I've seen a lot of discussion about adding simple sugar syrup to recipes. What is simple sugar syrup? Is it just maple syrup, or something else? Can it be purchased at a grocery store?


----------



## Luc (Mar 28, 2011)

Simple sugar syrup is something you can easily make yourself.

Take 1 part water and add 1 part sugar.
Then put to a boil to dissolve the sugar. When dissolved store in bottles.

At least that is the way I make it.
There are others that use a different mixture:
1 Part water and 2 parts sugar.

I use the first mixture as it is easy to calculate with when making wine.
Going to do a story on this on my weblog in the near future.

You can use it to add sugar to a must and at the same time bringing acid down.
You can also use it for sweetening a finished wine.

Luc


----------



## Flem (Mar 28, 2011)

Luc said:


> Simple sugar syrup is something you can easily make yourself.
> 
> Take 1 part water and add 1 part sugar.
> Then put to a boil to dissolve the sugar. When dissolved store in bottles.
> ...



Luc, How long can it be stored in bottles? Won't it become rancid over time?


----------



## JordanPond (Mar 28, 2011)

Google searches suggest that you simple syrup will last from 3 to 6 months up to forever.


----------



## Eyeguy (Mar 28, 2011)

*Simple syrup options*

I am a newbie to actual wine making..let that be said>
I recently used my 6 gal carboy when I intended to use my 5 gal so i needed to top up about 1/2 gallon. Unfortunately I did not have similar wine handy and the stores had already closed. I have read this and this is what I did>
You can either top up with Simple sugar similar in SG to your INITIAL must OR top up with simple sugar similar to your current wines SG. Now the second option is a bit silly unless you are racking when the SG is over 1.000 which would not be as common in grape wine.
Does anyone use these options ever for grape wine or mostly just fruit wines? I assume with grapes people keep wine on hand for topping.


----------



## sly22guy (Mar 28, 2011)

if you add sugar it is going to raise both your sg & your alcohol content. If its finished and you've add'ed your sorb & sulfate its going to sweeten your wine. I've never heard of adding simple syrup to "top up". only for back sweetening. 
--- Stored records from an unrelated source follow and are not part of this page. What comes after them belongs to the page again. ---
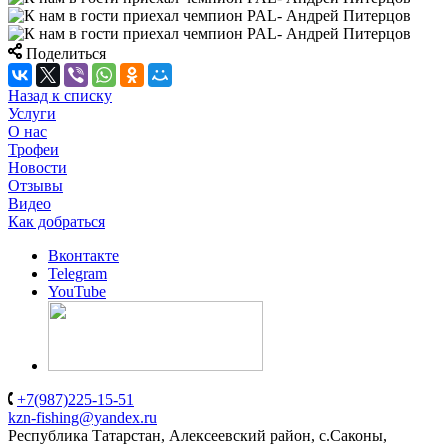
Поделиться
Назад к списку
Услуги
О нас
Трофеи
Новости
Отзывы
Видео
Как добраться
Вконтакте
Telegram
YouTube
+7(987)225-15-51
kzn-fishing@yandex.ru
Республика Татарстан, Алексеевский район, с.Саконы,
I recommend racking to the proper size carboy if one is not available here are some alternatives, you could use marbles to take up the extra space, similar wine, or a similar juice. Also if you have a better bottle you can take a ratchet strap or belt and tighten it up slightly to take up the extra space. Be careful to not over tighten as you can crush these. obviously you should use care and realize there is only so much space you can displace.


----------



## Luc (Mar 28, 2011)

Flem said:


> Luc, How long can it be stored in bottles? Won't it become rancid over time?



Months !!!

I make mine in large quantities and store it in 5-liter bottles.

Never had any spoiling on me.

Luc


----------